少し不穏な感じだったけど、自信を持たなきゃ。
でも、今日、準君にさけられてる感じがするのは気のせいかな。
いつもは気にかけてくれてるのか、授業中に目が合うのに今日は合わない。
(えっ、なんか入ってる―――⁉)
部活に行く前、帰りの用意をしていると、リュックの中に何かが入っていた。
手を伸ばすと、小さな紙きれで、四つ折りにされていた。
中を開くとぶっきらぼうな字でこう書いてあった。
『部活休んで、東公園のベンチに来て 太田』
「……ふぉっ⁉」
思わず変な声が出てしまった。
幸運なことに、周りに人はいなくて、しかも私って声が小さいから聞こえていなさそうだ。
なら、早く休みって言わないと。
部室へ早歩きしていった。
「また休むぅ?」
部活は休みますと言いに行ったら、今日こそはと蒼井先輩につかまってしまった。
怒られるかと思いきや、何やら口がにやけている。
もっと嫌な予感がした。
「夏凜ちゃん、もしかして、恋?恋しちゃって演技できないって?そりゃ困っちゃったねぇ」
「ち、違うんです!」
「先輩、有島さんは最近天童さんと森と一緒になんかしてるみたいなんですよ。

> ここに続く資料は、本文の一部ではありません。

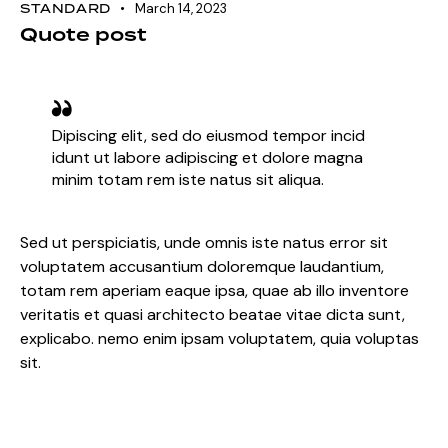
STANDARD
March 14, 2023
Quote post
Dipiscing elit, sed do eiusmod tempor incid
idunt ut labore adipiscing et dolore magna
minim totam rem iste natus sit aliqua.
Sed ut perspiciatis, unde omnis iste natus error sit
voluptatem accusantium doloremque laudantium,
totam rem aperiam eaque ipsa, quae ab illo inventore
veritatis et quasi architecto beatae vitae dicta sunt,
explicabo. nemo enim ipsam voluptatem, quia voluptas
sit.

それに恋の話はプライバシーの侵害ですよ」
「えぇ――⁉恋バナしたかったのにぃ」
蒼井先輩は、私と同い年で眼鏡女子の奈々に連れていかれた。
奈々の身長は小さめだけど、演技力が部活のトップ争いをしている。
奈々がこっちに向かってグッドマークを作る。
慌てて私は手を合わせて感謝した。
東公園はこじんまりとした、住宅地の中にある公園だ。
元西小の人しか多分知らないから、先輩以外人はいなかった。
先輩はこっちには気が付いてないようで、ブランコに座りながらドリブルをしていた。
そっと近づいていくと、先輩がこちらを振り返った。
「―――久しぶりだな。夏凜」
「お、お久しぶりです……」
よぉ、というような雰囲気を出した先輩が、何を考えているか分からない。
ただ、自分の脈の音が、目に見えるように鮮烈だった。